Utilization rate = (Total rental hours/Total available hours) * 100

Benchmark

Aim for a utilization rate of 60-80%.

Here’s the reason: Rates below 50% may suggest inefficiencies, while rates above 90% could result in overuse, leading to increased maintenance costs.

2. Revenue per asset

What it is - Measures the revenue each piece of equipment generates.

This metric helps you find the most profitable assets and make informed decisions about purchasing, retiring, or promoting specific items.

How to calculate

Revenue per asset = Total revenue/Number of assets

Benchmark

Find the high-performing and underperforming equipment by comparing this metric across categories.

3. Downtime rate

What it is - The percentage of time your inventory is unavailable for rent due to maintenance, repairs, or other issues.

Your inventory might not always be available to renters. The reason could be anything, such as maintenance, repairs, etc.

High downtime rates can lead to lost revenue and increased operational costs.

How to calculate

Downtime rate = (Total downtime hours/Total available hours) * 100

Benchmark

Aim to keep downtime below 10%.

Regularly analyze the causes of downtime to elevate the maintenance processes.

4. Rental yield

What it is - Measures revenue generated per rental period (day, week, or month) relative to an asset's value.

Rental yield helps you assess the profitability of individual assets.

How to calculate

Rental yield = (Revenue per rental period/Asset value) * 100

Benchmark

Compare rental yields across assets to identify which items are delivering the best return on investment (ROI).

5. Customer return rate

What it is - The percentage of customers who return for another rental.

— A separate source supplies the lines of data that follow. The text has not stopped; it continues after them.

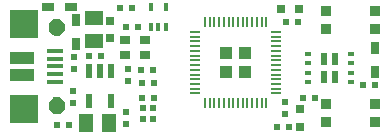
<source format=gbr>
G04 EAGLE Gerber RS-274X export*
G75*
%MOMM*%
%FSLAX34Y34*%
%LPD*%
%INSolderpaste Top*%
%IPPOS*%
%AMOC8*
5,1,8,0,0,1.08239X$1,22.5*%
G01*
%ADD10R,1.500000X1.240000*%
%ADD11R,1.240000X1.500000*%
%ADD12R,0.800000X0.800000*%
%ADD13R,0.600000X0.600000*%
%ADD14R,1.350000X0.400000*%
%ADD15R,2.000000X1.000000*%
%ADD16R,2.413000X2.413000*%
%ADD17R,0.550000X1.200000*%
%ADD18R,0.400000X0.700000*%
%ADD19R,1.000000X0.800000*%
%ADD20R,0.800000X1.000000*%
%ADD21R,0.600000X0.400000*%
%ADD22R,0.600000X1.000000*%
%ADD23R,0.200000X0.875000*%
%ADD24R,0.875000X0.200000*%
%ADD25R,1.000000X1.000000*%
%ADD26R,0.900000X0.750000*%
%ADD27R,0.900000X0.900000*%
%ADD28R,0.500000X0.500000*%

G36*
X56224Y115078D02*
X56224Y115078D01*
X56315Y115085D01*
X56345Y115097D01*
X56377Y115103D01*
X56457Y115145D01*
X56541Y115181D01*
X56573Y115207D01*
X56594Y115218D01*
X56616Y115241D01*
X56672Y115286D01*
X60228Y118842D01*
X60281Y118916D01*
X60341Y118985D01*
X60353Y119015D01*
X60372Y119041D01*
X60399Y119128D01*
X60433Y119213D01*
X60437Y119254D01*
X60444Y119277D01*
X60443Y119309D01*
X60451Y119380D01*
X60451Y124714D01*
X60437Y124804D01*
X60429Y124895D01*
X60417Y124925D01*
X60412Y124957D01*
X60369Y125037D01*
X60333Y125121D01*
X60307Y125153D01*
X60296Y125174D01*
X60273Y125196D01*
X60228Y125252D01*
X56672Y128808D01*
X56598Y128861D01*
X56529Y128921D01*
X56499Y128933D01*
X56473Y128952D01*
X56386Y128979D01*
X56301Y129013D01*
X56260Y129017D01*
X56237Y129024D01*
X56205Y129023D01*
X56134Y129031D01*
X51054Y129031D01*
X50964Y129017D01*
X50873Y129009D01*
X50843Y128997D01*
X50811Y128992D01*
X50731Y128949D01*
X50647Y128913D01*
X50615Y128887D01*
X50594Y128876D01*
X50572Y128853D01*
X50516Y128808D01*
X46960Y125252D01*
X46907Y125178D01*
X46847Y125109D01*
X46835Y125079D01*
X46816Y125053D01*
X46789Y124966D01*
X46755Y124881D01*
X46751Y124840D01*
X46744Y124817D01*
X46745Y124785D01*
X46737Y124714D01*
X46737Y119634D01*
X46742Y119599D01*
X46742Y119591D01*
X46751Y119548D01*
X46752Y119544D01*
X46759Y119453D01*
X46771Y119423D01*
X46777Y119391D01*
X46791Y119364D01*
X46794Y119350D01*
X46823Y119301D01*
X46855Y119227D01*
X46881Y119195D01*
X46892Y119174D01*
X46909Y119157D01*
X46920Y119139D01*
X46935Y119126D01*
X46960Y119096D01*
X50770Y115286D01*
X50844Y115233D01*
X50913Y115173D01*
X50943Y115161D01*
X50969Y115142D01*
X51056Y115115D01*
X51141Y115081D01*
X51182Y115077D01*
X51205Y115070D01*
X51237Y115071D01*
X51308Y115063D01*
X56134Y115063D01*
X56224Y115078D01*
G37*
G36*
X56224Y48784D02*
X56224Y48784D01*
X56315Y48791D01*
X56345Y48803D01*
X56377Y48809D01*
X56457Y48851D01*
X56541Y48887D01*
X56573Y48913D01*
X56594Y48924D01*
X56616Y48947D01*
X56672Y48992D01*
X60228Y52548D01*
X60281Y52622D01*
X60341Y52691D01*
X60353Y52721D01*
X60372Y52747D01*
X60399Y52834D01*
X60433Y52919D01*
X60437Y52960D01*
X60444Y52983D01*
X60443Y53015D01*
X60451Y53086D01*
X60451Y58420D01*
X60437Y58510D01*
X60429Y58601D01*
X60417Y58631D01*
X60412Y58663D01*
X60369Y58743D01*
X60333Y58827D01*
X60307Y58859D01*
X60296Y58880D01*
X60273Y58902D01*
X60228Y58958D01*
X56672Y62514D01*
X56598Y62567D01*
X56529Y62627D01*
X56499Y62639D01*
X56473Y62658D01*
X56386Y62685D01*
X56301Y62719D01*
X56260Y62723D01*
X56237Y62730D01*
X56205Y62729D01*
X56134Y62737D01*
X51054Y62737D01*
X50964Y62723D01*
X50873Y62715D01*
X50843Y62703D01*
X50811Y62698D01*
X50731Y62655D01*
X50647Y62619D01*
X50615Y62593D01*
X50594Y62582D01*
X50572Y62559D01*
X50516Y62514D01*
X46960Y58958D01*
X46907Y58884D01*
X46847Y58815D01*
X46835Y58785D01*
X46816Y58759D01*
X46789Y58672D01*
X46755Y58587D01*
X46751Y58546D01*
X46744Y58523D01*
X46745Y58491D01*
X46737Y58420D01*
X46737Y53340D01*
X46742Y53305D01*
X46742Y53297D01*
X46751Y53254D01*
X46752Y53250D01*
X46759Y53159D01*
X46771Y53129D01*
X46777Y53097D01*
X46791Y53070D01*
X46794Y53056D01*
X46823Y53007D01*
X46855Y52933D01*
X46881Y52901D01*
X46892Y52880D01*
X46910Y52863D01*
X46920Y52845D01*
X46935Y52832D01*
X46960Y52802D01*
X50770Y48992D01*
X50844Y48939D01*
X50913Y48879D01*
X50943Y48867D01*
X50969Y48848D01*
X51056Y48821D01*
X51141Y48787D01*
X51182Y48783D01*
X51205Y48776D01*
X51237Y48777D01*
X51308Y48769D01*
X56134Y48769D01*
X56224Y48784D01*
G37*
D10*
X85071Y110819D03*
X85071Y129819D03*
D11*
X97800Y41125D03*
X78800Y41125D03*
D12*
X98825Y112676D03*
X98825Y127676D03*
D13*
X117475Y138049D03*
X107315Y138049D03*
D14*
X52200Y101900D03*
X52200Y95400D03*
X52200Y88900D03*
X52200Y82400D03*
X52200Y75900D03*
D15*
X24450Y96400D03*
X24450Y81400D03*
D16*
X25527Y124841D03*
X25527Y52959D03*
D17*
X99670Y85391D03*
X90170Y85391D03*
X80670Y85391D03*
X80670Y59389D03*
X99670Y59389D03*
D13*
X91059Y97790D03*
X80899Y97790D03*
D18*
X133200Y122310D03*
X139700Y122310D03*
X146200Y122310D03*
X146200Y139310D03*
X133200Y139310D03*
D19*
X46134Y138938D03*
X66134Y138938D03*
D20*
X69850Y107983D03*
X69850Y127983D03*
D21*
X303107Y75630D03*
X303107Y83630D03*
X303107Y91630D03*
X303107Y99630D03*
X266107Y99630D03*
X266107Y91630D03*
X266107Y83630D03*
X266107Y75630D03*
D22*
X289607Y79630D03*
X279607Y79630D03*
X289607Y95630D03*
X279607Y95630D03*
D13*
X247904Y126365D03*
X258064Y126365D03*
D12*
X243205Y137668D03*
X258445Y137668D03*
D13*
X272415Y62230D03*
X262255Y62230D03*
D23*
X231105Y126575D03*
X227105Y126575D03*
X223105Y126575D03*
X219105Y126575D03*
X215105Y126575D03*
X211105Y126575D03*
X207105Y126575D03*
X203105Y126575D03*
X199105Y126575D03*
X195105Y126575D03*
X191105Y126575D03*
X187105Y126575D03*
X183105Y126575D03*
X179105Y126575D03*
D24*
X170605Y118075D03*
X170605Y114075D03*
X170605Y110075D03*
X170605Y106075D03*
X170605Y102075D03*
X170605Y98075D03*
X170605Y94075D03*
X170605Y90075D03*
X170605Y86075D03*
X170605Y82075D03*
X170605Y78075D03*
X170605Y74075D03*
X170605Y70075D03*
X170605Y66075D03*
D23*
X179105Y57575D03*
X183105Y57575D03*
X187105Y57575D03*
X191105Y57575D03*
X195105Y57575D03*
X199105Y57575D03*
X203105Y57575D03*
X207105Y57575D03*
X211105Y57575D03*
X215105Y57575D03*
X219105Y57575D03*
X223105Y57575D03*
X227105Y57575D03*
X231105Y57575D03*
D24*
X239605Y66075D03*
X239605Y70075D03*
X239605Y74075D03*
X239605Y78075D03*
X239605Y82075D03*
X239605Y86075D03*
X239605Y90075D03*
X239605Y94075D03*
X239605Y98075D03*
X239605Y102075D03*
X239605Y106075D03*
X239605Y110075D03*
X239605Y114075D03*
X239605Y118075D03*
D25*
X213105Y100075D03*
X213105Y84075D03*
X197105Y84075D03*
X197105Y100075D03*
D13*
X64135Y39370D03*
X53975Y39370D03*
D26*
X111765Y98398D03*
X128265Y98398D03*
X128265Y110898D03*
X111765Y110898D03*
D13*
X246761Y48768D03*
X246761Y58928D03*
X125857Y62484D03*
X136017Y62484D03*
D12*
X259715Y52959D03*
X259715Y37719D03*
D13*
X112395Y40005D03*
X112395Y50165D03*
X136017Y74676D03*
X125857Y74676D03*
X240030Y37973D03*
X250190Y37973D03*
X111887Y121920D03*
X122047Y121920D03*
X114173Y76327D03*
X114173Y86487D03*
X125349Y86233D03*
X135509Y86233D03*
D27*
X281760Y41530D03*
X281760Y57530D03*
X322760Y57530D03*
X322760Y41530D03*
X281760Y120270D03*
X281760Y136270D03*
X322760Y136270D03*
X322760Y120270D03*
D13*
X312801Y72898D03*
X322961Y72898D03*
D28*
X135437Y54022D03*
X126437Y54022D03*
X126437Y44022D03*
X135437Y44022D03*
D13*
X67310Y67945D03*
X67310Y57785D03*
X68326Y97282D03*
X68326Y87122D03*
D20*
X323342Y84488D03*
X323342Y104488D03*
M02*

</source>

A high return rate indicates customer satisfaction, while a low rate may signal issues, with equipment quality, pricing, or service.

How to calculate

Customer return rate = (Number of returning customers/Total customers) * 100

Benchmark

Aim for a return rate of 40% or higher.

To understand what stopping your existing customers from returning, you can ask for feedback directly from them.

6. Maintenance cost per asset

What it is - The average maintenance cost for each piece of equipment.

High maintenance costs can eat into your profits, while low maintenance costs may indicate inadequate maintenance, which leads to higher downtime.

How to calculate

Maintenance cost per asset = Total maintenance costs/Number of assets

Benchmark

Track this metric over time to identify trends and optimize maintenance schedules.

7. Order fulfillment rate

What it is - The percentage of customer orders fulfilled on time and without issues.

A higher fulfillment rate means your customers are satisfied and more likely to become repeat customers.

How to calculate

Order fulfillment rate = (Number of successful rentals/Total rental requests) * 100

Benchmark

Aim for a fulfillment rate of 95% or higher. Analyze the causes of failed rentals to improve processes.

8. Average rental duration

What it is - The average length of time customers rent your equipment.

Understanding rental duration helps you optimize pricing, inventory levels, and marketing strategies.

How to calculate

Average rental duration = Total rental hours/Number of rentals

Benchmark

Compare rental durations across categories to identify trends and adjust your offerings accordingly.

9. Inventory turnover ratio

What it is - Measures how frequently your inventory is rented and replaced over a given period.

It indicates strong demand, while a low ratio may suggest overstocking or poor demand forecasting.

How to calculate

Inventory turnover ratio = Cost of rentals/Average inventory value

Benchmark

Aim for a turnover ratio that aligns with industry standards for your specific rental category.

10. Customer acquisition cost (CAC)

What it is - The average cost of acquiring a new customer.

Understanding CAC helps you evaluate the effectiveness of your marketing efforts and ensure profitability.

How to calculate

CAC = Total marketing and sales costs/Number of new customers

Benchmark

Compare CAC to customer lifetime value (CLV) to ensure sustainable growth.

Remember, the goal isn't just to collect data, but to use that data to drive actionable insights and continuous improvement.

Start implementing these KPIs today, and watch your rental business thrive.